Author(s): South Sudan Medical Journal

MSF report on South Sudan’s first decade of independence

A recent news item from MSF announces the publication of a new 70-page report ‘South Sudan: The consequences of violence since independence’. Among the health-related consequences noted are:

Deaths from preventable diseases

Violence across the country has disrupted people’s access to healthcare, including routine vaccination, while increasing the risk of disease transmission and food insecurity. There have been repeated failures to ensure dignified living conditions for people in refugee camps and Internally Displaced Persons (IDP) sites. Instead, people fleeing conflict and violence have, over and again, been forced to live in deplorable conditions – with basic requirements for living space, water and sanitation unmet, far below the minimum emergency thresholds for survival. 

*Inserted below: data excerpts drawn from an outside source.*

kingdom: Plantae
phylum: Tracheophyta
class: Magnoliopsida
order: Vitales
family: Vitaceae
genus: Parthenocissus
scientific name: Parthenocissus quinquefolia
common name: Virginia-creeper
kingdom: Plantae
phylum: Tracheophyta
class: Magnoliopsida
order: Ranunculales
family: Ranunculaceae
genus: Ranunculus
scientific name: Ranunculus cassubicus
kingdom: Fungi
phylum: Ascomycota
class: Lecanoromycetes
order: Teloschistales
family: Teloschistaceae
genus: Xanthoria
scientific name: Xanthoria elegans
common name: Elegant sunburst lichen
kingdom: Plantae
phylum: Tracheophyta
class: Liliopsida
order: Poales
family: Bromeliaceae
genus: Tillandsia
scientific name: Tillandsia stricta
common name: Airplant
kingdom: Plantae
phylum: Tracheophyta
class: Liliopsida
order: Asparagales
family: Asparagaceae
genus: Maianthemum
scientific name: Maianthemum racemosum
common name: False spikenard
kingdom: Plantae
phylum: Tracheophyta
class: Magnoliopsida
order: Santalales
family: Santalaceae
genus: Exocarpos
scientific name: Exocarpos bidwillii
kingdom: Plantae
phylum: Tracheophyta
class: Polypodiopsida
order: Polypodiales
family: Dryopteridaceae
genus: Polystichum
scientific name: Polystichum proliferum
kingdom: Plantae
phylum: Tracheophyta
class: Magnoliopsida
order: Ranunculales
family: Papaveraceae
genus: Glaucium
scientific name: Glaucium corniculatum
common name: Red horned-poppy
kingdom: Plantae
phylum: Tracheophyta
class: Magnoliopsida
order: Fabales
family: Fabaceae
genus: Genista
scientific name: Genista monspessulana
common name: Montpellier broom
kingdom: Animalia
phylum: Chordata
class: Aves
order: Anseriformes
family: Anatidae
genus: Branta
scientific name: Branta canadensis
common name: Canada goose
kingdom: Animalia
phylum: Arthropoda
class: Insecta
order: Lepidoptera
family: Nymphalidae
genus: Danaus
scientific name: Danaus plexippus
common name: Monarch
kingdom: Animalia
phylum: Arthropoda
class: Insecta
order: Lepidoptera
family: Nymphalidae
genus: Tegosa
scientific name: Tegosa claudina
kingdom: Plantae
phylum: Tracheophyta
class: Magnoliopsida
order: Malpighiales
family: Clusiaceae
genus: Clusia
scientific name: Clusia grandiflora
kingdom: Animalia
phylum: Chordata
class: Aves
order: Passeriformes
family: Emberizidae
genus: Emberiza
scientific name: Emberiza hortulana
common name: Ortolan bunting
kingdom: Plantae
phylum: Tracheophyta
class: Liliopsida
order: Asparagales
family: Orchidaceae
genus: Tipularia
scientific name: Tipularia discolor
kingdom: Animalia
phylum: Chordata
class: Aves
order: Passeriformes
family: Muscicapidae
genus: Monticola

At its worst, MSF has recorded three to five children a day dying from preventable diseases – such as malaria – in different refugee camps and protection of civilian sites. Meanwhile, people forced to live in the open, in the bush and swamps, have repeatedly been exposed to disease and extreme hunger.

In some areas, conflict has brought a resurgence of kala azar, the world’s second-largest parasitic disease. There has also been measles, hepatitis C and cholera outbreaks, among others.

Mental health 

Millions of people in South Sudan have been repeatedly exposed to traumatic events. MSF has witnessed increases in suicide attempts and has worked with patients coping with post-traumatic stress disorder. 

Health care

The impact of protracted conflict and repeated humanitarian crises in South Sudan is worsened by a weak, chronically underfunded healthcare system, destroyed in many areas and largely neglected in others. In 2020, of approximately 2,300 health facilities, more than 1,300 were non-functional. Fewer than half (44 percent) of the total population and just 32 percent of internally displaced people live within five kilometres of a functional health facility.